Tempo de carnaval

 

          Creio que a sobrevivência de carnaval, entre nós, se deve muito à evolução que ele vem apresentando, adaptando-se ou antes, atualizando-se ao tempo e às circunstâncias do momento que se vive. Não se precisa ser muito velho pára recordar os carnavais de outrora.
          Os pequenos blocos de foliões, de cara pintada, batendo os seus ganzás pelas ruas da cidade. Era como se fosse um carnaval particular para cada pequeno grupo.
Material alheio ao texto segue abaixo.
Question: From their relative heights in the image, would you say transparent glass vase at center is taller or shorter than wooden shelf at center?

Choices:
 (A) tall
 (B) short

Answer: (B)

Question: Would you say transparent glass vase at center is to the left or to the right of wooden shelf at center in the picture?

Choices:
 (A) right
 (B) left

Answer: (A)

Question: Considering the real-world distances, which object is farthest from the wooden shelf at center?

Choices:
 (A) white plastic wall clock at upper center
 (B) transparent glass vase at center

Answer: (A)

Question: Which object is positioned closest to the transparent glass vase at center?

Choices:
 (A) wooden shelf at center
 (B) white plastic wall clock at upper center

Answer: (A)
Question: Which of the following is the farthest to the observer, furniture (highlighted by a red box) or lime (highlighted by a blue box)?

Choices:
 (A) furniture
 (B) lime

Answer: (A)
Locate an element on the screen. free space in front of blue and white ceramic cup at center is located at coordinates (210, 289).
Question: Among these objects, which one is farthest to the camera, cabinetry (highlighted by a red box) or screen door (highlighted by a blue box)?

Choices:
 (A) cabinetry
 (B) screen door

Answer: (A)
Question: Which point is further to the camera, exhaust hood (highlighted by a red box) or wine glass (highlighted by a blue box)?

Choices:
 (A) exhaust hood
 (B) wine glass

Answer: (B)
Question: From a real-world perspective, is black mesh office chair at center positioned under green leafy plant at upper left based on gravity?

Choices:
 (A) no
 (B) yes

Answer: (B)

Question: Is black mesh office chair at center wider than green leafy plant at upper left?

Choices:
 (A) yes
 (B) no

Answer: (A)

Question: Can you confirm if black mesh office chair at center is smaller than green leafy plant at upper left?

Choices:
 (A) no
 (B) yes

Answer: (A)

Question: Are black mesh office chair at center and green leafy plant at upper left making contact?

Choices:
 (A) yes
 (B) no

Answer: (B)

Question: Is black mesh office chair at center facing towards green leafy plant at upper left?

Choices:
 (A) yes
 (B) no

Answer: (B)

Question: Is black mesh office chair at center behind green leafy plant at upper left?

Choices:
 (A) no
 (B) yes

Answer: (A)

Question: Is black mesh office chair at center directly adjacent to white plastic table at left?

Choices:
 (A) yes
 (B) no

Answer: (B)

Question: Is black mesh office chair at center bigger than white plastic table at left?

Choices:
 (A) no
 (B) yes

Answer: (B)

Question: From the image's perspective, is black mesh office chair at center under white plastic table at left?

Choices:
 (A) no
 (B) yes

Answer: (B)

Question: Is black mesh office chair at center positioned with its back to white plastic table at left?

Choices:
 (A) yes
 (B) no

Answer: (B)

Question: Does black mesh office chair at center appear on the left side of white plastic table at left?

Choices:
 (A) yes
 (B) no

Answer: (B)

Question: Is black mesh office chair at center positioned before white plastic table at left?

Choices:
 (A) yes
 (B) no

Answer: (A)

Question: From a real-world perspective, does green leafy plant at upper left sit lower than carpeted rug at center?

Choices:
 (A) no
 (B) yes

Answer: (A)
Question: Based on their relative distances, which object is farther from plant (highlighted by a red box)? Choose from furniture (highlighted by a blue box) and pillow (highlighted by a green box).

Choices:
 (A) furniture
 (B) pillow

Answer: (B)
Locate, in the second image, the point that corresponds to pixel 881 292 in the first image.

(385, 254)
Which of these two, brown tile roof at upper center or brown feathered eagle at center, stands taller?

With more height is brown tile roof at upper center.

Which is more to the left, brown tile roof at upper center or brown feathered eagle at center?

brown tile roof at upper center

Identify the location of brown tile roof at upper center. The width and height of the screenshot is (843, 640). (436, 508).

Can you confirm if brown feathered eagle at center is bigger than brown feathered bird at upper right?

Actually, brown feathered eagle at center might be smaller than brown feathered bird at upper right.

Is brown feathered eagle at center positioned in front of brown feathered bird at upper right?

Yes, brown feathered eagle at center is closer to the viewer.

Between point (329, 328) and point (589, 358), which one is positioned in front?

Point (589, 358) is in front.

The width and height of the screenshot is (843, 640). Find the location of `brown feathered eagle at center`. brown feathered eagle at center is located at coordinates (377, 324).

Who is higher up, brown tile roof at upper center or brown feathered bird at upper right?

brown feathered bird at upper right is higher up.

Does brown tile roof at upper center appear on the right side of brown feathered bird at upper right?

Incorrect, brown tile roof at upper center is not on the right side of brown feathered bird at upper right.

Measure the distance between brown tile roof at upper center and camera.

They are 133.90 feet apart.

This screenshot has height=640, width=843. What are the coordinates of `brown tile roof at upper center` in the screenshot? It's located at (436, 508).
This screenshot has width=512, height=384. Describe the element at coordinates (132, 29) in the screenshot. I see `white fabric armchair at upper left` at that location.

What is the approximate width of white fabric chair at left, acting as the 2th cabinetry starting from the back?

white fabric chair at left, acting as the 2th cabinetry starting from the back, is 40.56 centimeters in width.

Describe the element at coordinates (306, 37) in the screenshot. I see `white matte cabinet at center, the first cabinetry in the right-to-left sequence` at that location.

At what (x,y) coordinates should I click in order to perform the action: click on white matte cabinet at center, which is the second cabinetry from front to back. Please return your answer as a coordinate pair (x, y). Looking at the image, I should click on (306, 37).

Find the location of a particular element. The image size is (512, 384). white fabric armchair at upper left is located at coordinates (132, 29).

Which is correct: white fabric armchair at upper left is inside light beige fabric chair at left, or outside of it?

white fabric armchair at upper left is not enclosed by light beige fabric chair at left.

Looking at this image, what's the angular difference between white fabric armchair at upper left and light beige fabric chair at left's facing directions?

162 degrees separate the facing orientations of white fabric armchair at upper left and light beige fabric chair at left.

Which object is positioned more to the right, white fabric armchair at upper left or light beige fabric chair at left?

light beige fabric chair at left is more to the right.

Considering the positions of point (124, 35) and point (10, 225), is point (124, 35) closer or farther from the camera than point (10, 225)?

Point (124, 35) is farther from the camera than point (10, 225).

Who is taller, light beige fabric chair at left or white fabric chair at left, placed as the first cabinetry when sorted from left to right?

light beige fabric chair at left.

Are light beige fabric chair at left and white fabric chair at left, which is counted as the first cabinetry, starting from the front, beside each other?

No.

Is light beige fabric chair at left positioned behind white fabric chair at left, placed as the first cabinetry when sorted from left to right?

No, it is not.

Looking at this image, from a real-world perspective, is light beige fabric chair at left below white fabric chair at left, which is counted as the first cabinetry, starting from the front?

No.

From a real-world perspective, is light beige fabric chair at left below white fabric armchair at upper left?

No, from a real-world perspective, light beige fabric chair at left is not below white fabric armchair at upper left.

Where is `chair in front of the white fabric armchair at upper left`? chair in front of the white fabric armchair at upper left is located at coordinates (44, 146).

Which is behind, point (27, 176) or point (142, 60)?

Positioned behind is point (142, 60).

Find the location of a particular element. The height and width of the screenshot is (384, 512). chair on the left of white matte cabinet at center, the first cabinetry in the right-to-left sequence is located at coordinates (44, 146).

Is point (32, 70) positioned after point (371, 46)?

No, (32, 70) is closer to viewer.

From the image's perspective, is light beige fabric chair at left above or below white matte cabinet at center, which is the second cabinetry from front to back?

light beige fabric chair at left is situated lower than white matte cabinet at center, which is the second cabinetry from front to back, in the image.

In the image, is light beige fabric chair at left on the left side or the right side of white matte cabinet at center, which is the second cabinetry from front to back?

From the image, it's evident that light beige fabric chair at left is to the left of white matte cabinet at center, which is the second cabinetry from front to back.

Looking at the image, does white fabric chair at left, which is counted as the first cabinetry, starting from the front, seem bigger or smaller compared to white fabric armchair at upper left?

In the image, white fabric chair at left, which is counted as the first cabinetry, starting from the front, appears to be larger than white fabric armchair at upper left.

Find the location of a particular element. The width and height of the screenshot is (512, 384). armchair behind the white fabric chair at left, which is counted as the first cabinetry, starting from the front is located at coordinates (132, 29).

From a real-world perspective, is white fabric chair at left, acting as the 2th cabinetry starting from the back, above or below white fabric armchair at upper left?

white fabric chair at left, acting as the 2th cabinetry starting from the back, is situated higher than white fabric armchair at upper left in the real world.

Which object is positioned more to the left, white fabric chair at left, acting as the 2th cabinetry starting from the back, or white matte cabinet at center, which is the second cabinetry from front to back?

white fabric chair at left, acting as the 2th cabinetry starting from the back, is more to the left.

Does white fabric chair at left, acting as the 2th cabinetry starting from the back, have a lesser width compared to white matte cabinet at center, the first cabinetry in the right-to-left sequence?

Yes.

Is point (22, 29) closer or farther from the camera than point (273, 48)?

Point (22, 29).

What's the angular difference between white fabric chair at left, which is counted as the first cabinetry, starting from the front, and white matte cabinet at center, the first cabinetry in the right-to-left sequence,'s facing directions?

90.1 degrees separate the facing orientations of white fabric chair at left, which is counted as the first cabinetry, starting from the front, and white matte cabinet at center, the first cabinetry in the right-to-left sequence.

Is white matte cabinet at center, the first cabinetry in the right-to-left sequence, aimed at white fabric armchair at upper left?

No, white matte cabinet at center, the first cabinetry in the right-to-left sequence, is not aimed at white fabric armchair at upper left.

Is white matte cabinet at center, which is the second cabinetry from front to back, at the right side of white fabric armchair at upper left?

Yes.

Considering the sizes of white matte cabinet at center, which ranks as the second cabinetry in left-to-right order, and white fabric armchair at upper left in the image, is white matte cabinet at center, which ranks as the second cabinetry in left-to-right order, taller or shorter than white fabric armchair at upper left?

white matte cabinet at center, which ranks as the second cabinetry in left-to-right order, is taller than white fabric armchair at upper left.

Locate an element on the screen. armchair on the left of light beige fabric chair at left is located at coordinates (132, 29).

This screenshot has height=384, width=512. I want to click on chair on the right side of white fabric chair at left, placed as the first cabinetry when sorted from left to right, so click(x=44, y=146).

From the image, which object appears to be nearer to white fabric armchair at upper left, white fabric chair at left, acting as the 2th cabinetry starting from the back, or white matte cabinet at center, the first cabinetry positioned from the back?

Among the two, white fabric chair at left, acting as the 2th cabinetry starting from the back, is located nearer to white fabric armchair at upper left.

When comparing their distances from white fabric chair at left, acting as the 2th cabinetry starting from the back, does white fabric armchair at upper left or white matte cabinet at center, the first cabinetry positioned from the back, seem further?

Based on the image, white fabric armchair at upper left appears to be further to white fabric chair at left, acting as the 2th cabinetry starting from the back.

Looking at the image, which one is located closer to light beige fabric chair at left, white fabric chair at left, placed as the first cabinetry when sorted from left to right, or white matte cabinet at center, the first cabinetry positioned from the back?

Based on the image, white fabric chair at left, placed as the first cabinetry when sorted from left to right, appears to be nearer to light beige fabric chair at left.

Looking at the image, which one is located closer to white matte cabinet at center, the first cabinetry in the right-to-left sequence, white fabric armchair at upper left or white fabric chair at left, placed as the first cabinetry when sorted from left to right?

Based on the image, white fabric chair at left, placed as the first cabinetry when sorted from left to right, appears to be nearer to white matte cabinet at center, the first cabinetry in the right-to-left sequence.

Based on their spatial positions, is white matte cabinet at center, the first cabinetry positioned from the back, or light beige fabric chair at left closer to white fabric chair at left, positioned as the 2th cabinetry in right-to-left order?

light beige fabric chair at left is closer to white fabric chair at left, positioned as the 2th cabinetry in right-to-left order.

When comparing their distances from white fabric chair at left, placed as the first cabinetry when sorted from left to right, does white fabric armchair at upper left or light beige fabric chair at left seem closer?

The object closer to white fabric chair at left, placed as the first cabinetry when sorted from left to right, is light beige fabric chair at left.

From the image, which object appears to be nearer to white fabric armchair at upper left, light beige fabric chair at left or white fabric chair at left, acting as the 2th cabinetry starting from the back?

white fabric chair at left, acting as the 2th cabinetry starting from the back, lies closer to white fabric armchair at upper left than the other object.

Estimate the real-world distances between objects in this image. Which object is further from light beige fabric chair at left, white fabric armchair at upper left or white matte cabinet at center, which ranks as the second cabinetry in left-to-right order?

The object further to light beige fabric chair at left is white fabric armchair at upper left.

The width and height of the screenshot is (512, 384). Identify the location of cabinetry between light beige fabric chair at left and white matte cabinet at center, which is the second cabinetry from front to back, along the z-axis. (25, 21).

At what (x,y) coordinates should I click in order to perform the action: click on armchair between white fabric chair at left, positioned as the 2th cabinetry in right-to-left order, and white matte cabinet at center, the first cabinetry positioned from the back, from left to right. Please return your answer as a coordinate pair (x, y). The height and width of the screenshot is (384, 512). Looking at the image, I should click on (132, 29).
As pessoas se divertiam entre si, saiam às ruas para Ter espaço, não pretendiam dar espetáculo para ninguém. Em geral esses grupos eram formados por habitantes de um quarteirão ou pouco mais, conhecidos de sempre, e que a folia carnavalesca, umas garrafas de cerveja e uns vidros de lança-perfume, davam animação suficiente para que, desinibidos enfrentassem a rua, os passantes curiosos e até outros grupos rivais. As crianças faziam parte dos blocos.
          Me lembro até, certa vez, de uma mulher que descia, com seu grupo, a ladeira de Santa Teresa e, enquanto dançava e cantava, amamentava um filho pequeno. Esse tipo de carnaval - carnaval família - parece Ter desaparecido, pelo menos dos bairros da freguesia mais sofisticada.
          Para esses o carnaval é nos salões dos ricos, ou isolados em casas de campo ou praia, Angra, Búzios, Teresópolis, etc. A classe média é a que hoje parece menos carnavalesca. Na rua, não se arriscam. Os bailes são limitados. Quem pode se isola.
          Do modo como as coisas evoluíram, o carnaval carioca se divide entre dois tipos: os foliões e os espectadores. Para os foliões é a dança, as fantasias, a bebida, mas sobretudo o desfile das escolas de samba. A outra metade é formada pelo público - numerosíssimo - que, sem fantasia espera pacientemente a passagem da sua escola predileta. Aliás, também espera a passagem das não prediletas, só para conferir.
          Falando em escolas de samba, parece que atualmente elas chegaram ao apogeu. Os desfilantes são aos milheiros, tudo fantasiado, tudo de cara pintada são um exercito bem organizado, obediente aos apitos dos mestres e com grande espírito competitivo entre si. Especialmente impressionante tem sido o crescimento das escolas de samba. Todo ano se manifestam, cada vez mais poderosas, mais ricas, mais numerosas.
          Parece, o que não deve ser verdade, que mais da metade da população do Rio de Janeiro, está desfilando na Avenida. É difícil prever os progressos que ainda podem ser feitos nesses esquadrões disciplinados. O que admira é que ainda evoluam harmoniosamente, ocupando os seus espaços e disputando adesões.
          As pessoas mais pessimistas chegam a prever conflitos entre uma escola e outra. Conflitos que já se anunciam no dia gravíssimo da apuração, quando se decidem as campeãs. Vamos ver o que acontecerá este ano.
Engraçado, os carnavais de antigamente eram especialmente animados à tarde, quando as famílias saíam às ruas, os adultos sem fantasia, levando pela mão as crianças, vestidas de pierrô, de palhaços, de índios. Raramente os adultos se pintavam, mas pintavam-se as crianças, com grandes sobrancelhas e nas faces - não sei porque - um ponto de interrogação. Não se pode supor, muito menos afirmar, que o carnaval carioca esteja em declínio.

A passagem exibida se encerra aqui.